Но я таких рассказов не пишу.

А, кроме того, человек на потолке — необходимый ангел.

На свете столько разных правд. И столько жизней, которые я могу себе придумать.

Что дальше?

На свете столько историй. Я могу рассказать такую:

Человек на потолке поджидал Мелани за изгородью (уродливым голым забором из мелкой сетки на столбах, а вовсе не кованой оградкой с вьющимися по ней розами, как придумала Мелани), там, где никогда не стоял её дом. Он поманил её рукой. Он позвал её по имени, которое сам для неё выдумал и к которому она так и не привыкла, как бы часто он его ни повторял. Он потянулся к ней, почти коснулся её, но не совсем.

Она могла бы повернуться к нему спиной и убежать. Он не стал бы её преследовать. Его руки не тянулись бы за ней, наращивая сустав за суставом, и не схватили бы её в самом конце квартала. Его зубы не выбежали бы изо рта огромными суставчатыми клыками и не подсекли бы её в коленях, и не откусили бы ей голову. Он не выпил бы из неё кровь.

Но он продолжал бы окликать её, называя её особым именем. А ещё он влез бы в её окно, свалился с её крыши, ползал по потолку её спальни в ту ночь и каждую ночь до самого конца её жизни.

Поэтому Мелани подошла к нему. И протянула руку.

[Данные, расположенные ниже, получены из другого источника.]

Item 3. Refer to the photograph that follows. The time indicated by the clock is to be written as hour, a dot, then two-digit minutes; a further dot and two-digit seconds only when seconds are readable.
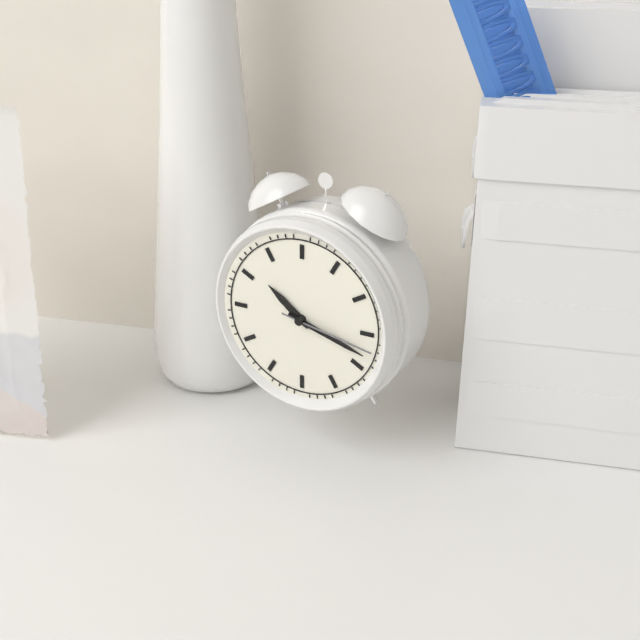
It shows 10.18.17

На свете столько разных снов. То был сон Мелани. А вот мой:

Я сажусь за кухонный стол. Человек на потолке лежит в моей тарелке, он мягкий и сложен точно пополам. Я режу его на сотни мелких промасленных кусочков, которые кладу себе в рот крошку за крошкой. Я грызу его заплатанные крылья. Я глодаю его чернильное сердце. Тщательно прожёвываю его длинные, узкие пальцы. Я превращаю его в свою повседневную тёмную еду.

На свете столько историй.

И все они правдивы.

Мы ждём того, что будет потом.

Мы ко всему готовы.

Мы даём ему имя, чтобы сделать реальным.

Этот рассказ дался нам с трудом.

Дело в том, что мы по-разному пишем. Мои истории больше тяготеют к магическому реализму, истории Стива — к сюрреализму. И то и другое — реализм, но мы всё время спорим из-за формы: «Это же не история! В ней нет сюжета!»